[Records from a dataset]
*** Block opens ***

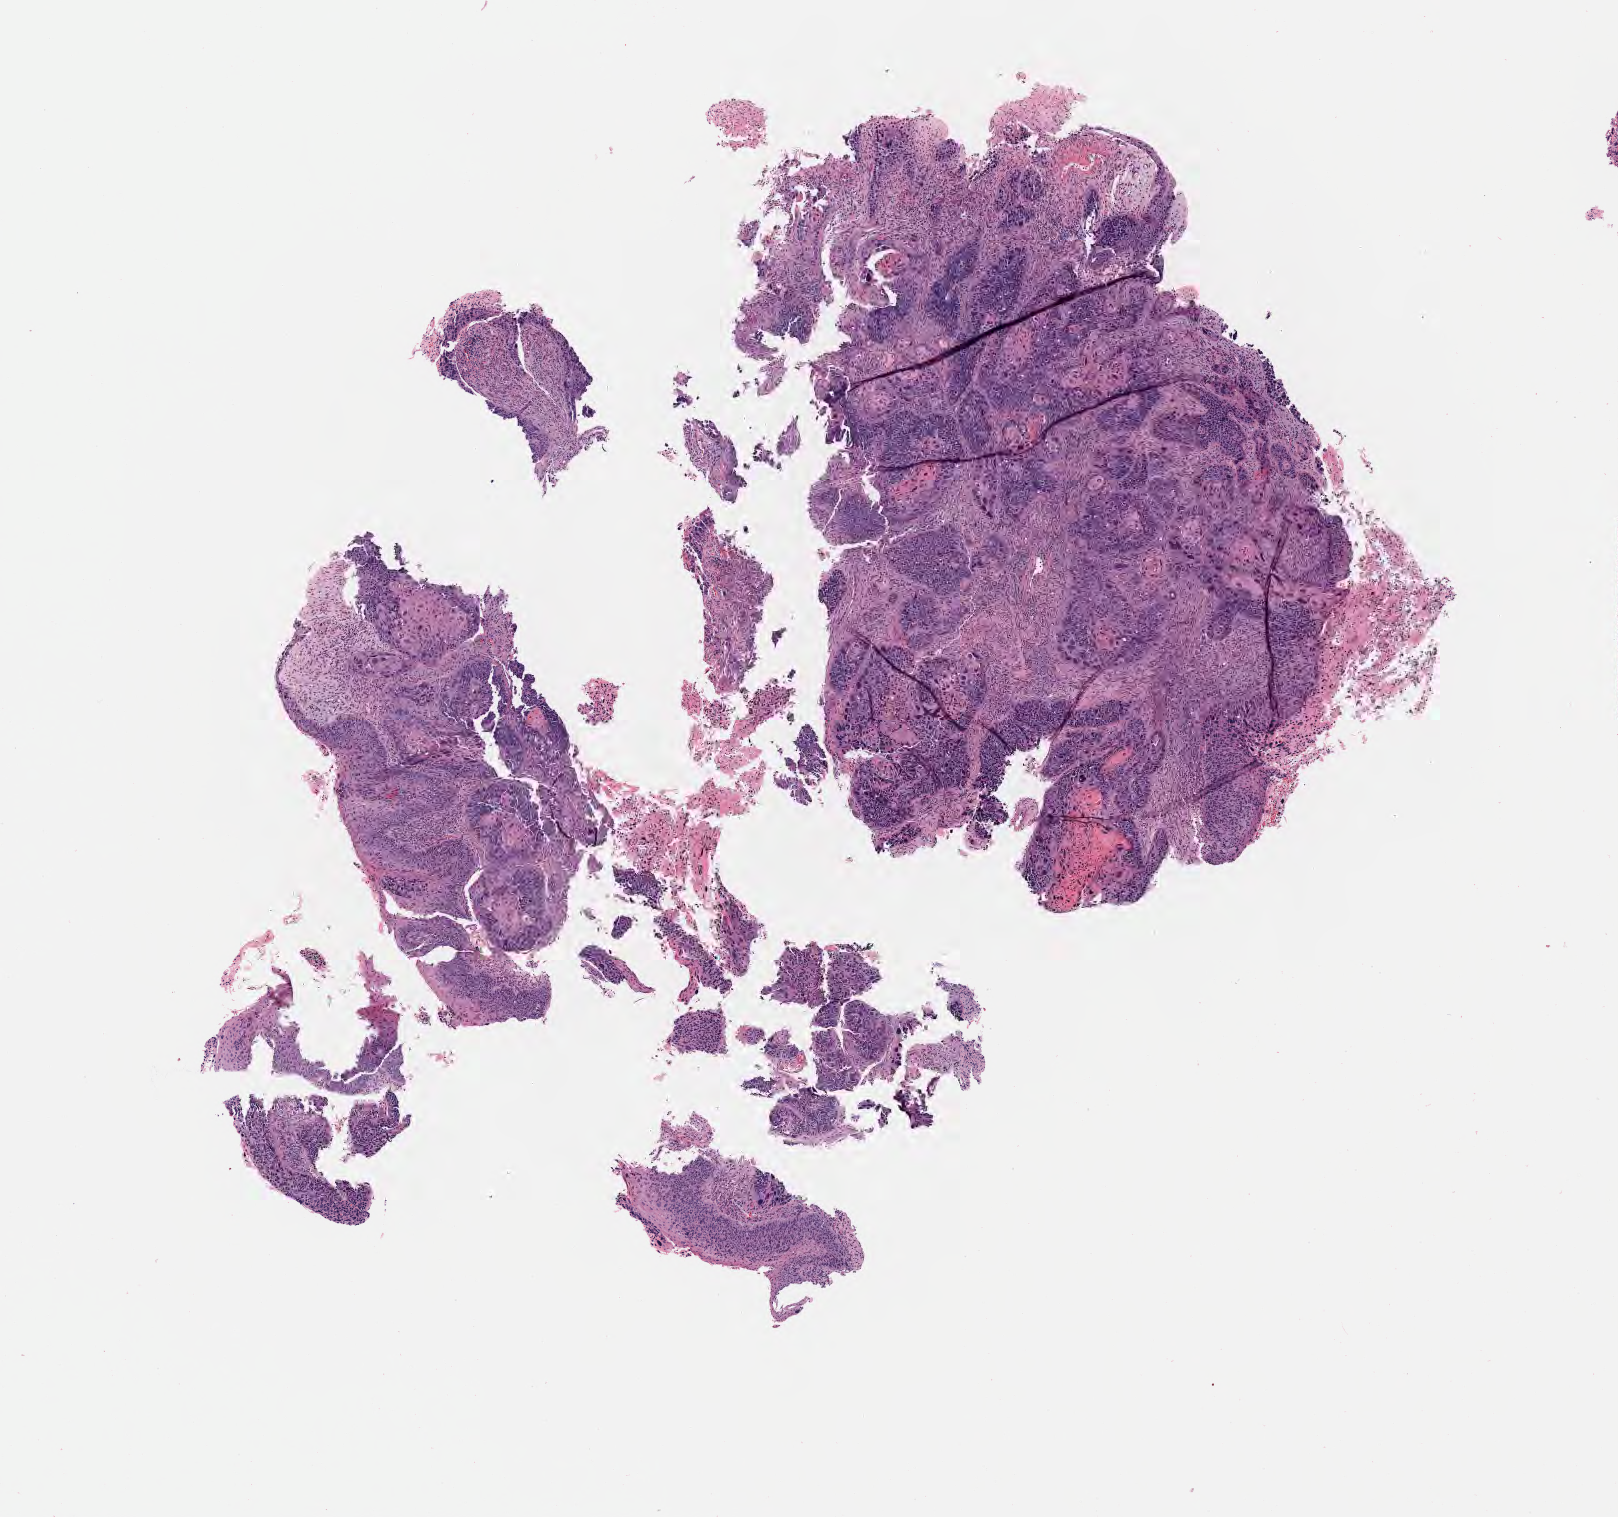
Digitized hematoxylin and eosin (H&E)-stained section — shown as a low-resolution overview of the whole scanned area (about 6.5 x 6.1 mm), tumor tissue, anatomic site: cervix. Female patient, 59 years old.
Histologic diagnosis: Squamous cell carcinoma, keratinizing, NOS.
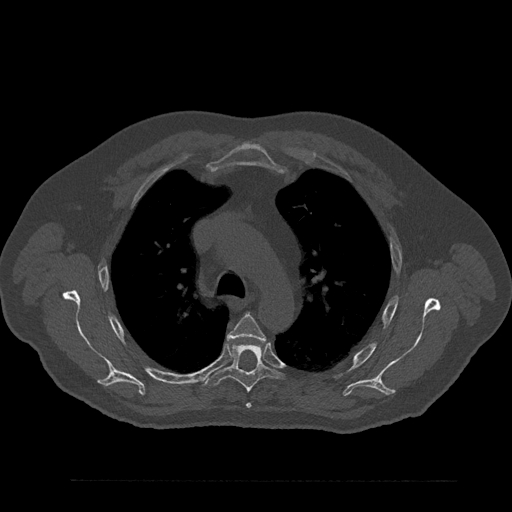
CT including the spine, one axial slice. Slice 613 of 797 in the series (ordered by position). Bone window (W 1800 / L 400 HU). 0.5 mm slice thickness. 512 × 512 image matrix, field of view 430 × 430 mm. Male patient, age 61 years. From the clinical record (not read from this slice): primary cancer: prostate.
Structures marked on this image (semi-automatic segmentation, software-assisted and operator-edited):
- T4 vertebra: bounding box (x1, y1, x2, y2) in pixels: (227, 314, 266, 408)
- T5 vertebra: (204, 341, 284, 393)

*** Block closes ***

- Exercise directions -
Each line above should be returned exactly as written, apart from any pictures.

- Solution to this problem -
Digitized hematoxylin and eosin (H&E)-stained section — shown as a low-resolution overview of the whole scanned area (about 6.5 x 6.1 mm), tumor tissue, anatomic site: cervix. Female patient, 59 years old.
Histologic diagnosis: Squamous cell carcinoma, keratinizing, NOS.
CT including the spine, one axial slice. Slice 613 of 797 in the series (ordered by position). Bone window (W 1800 / L 400 HU). 0.5 mm slice thickness. 512 × 512 image matrix, field of view 430 × 430 mm. Male patient, age 61 years. From the clinical record (not read from this slice): primary cancer: prostate.
Structures marked on this image (semi-automatic segmentation, software-assisted and operator-edited):
- T4 vertebra: bounding box (x1, y1, x2, y2) in pixels: (227, 314, 266, 408)
- T5 vertebra: (204, 341, 284, 393)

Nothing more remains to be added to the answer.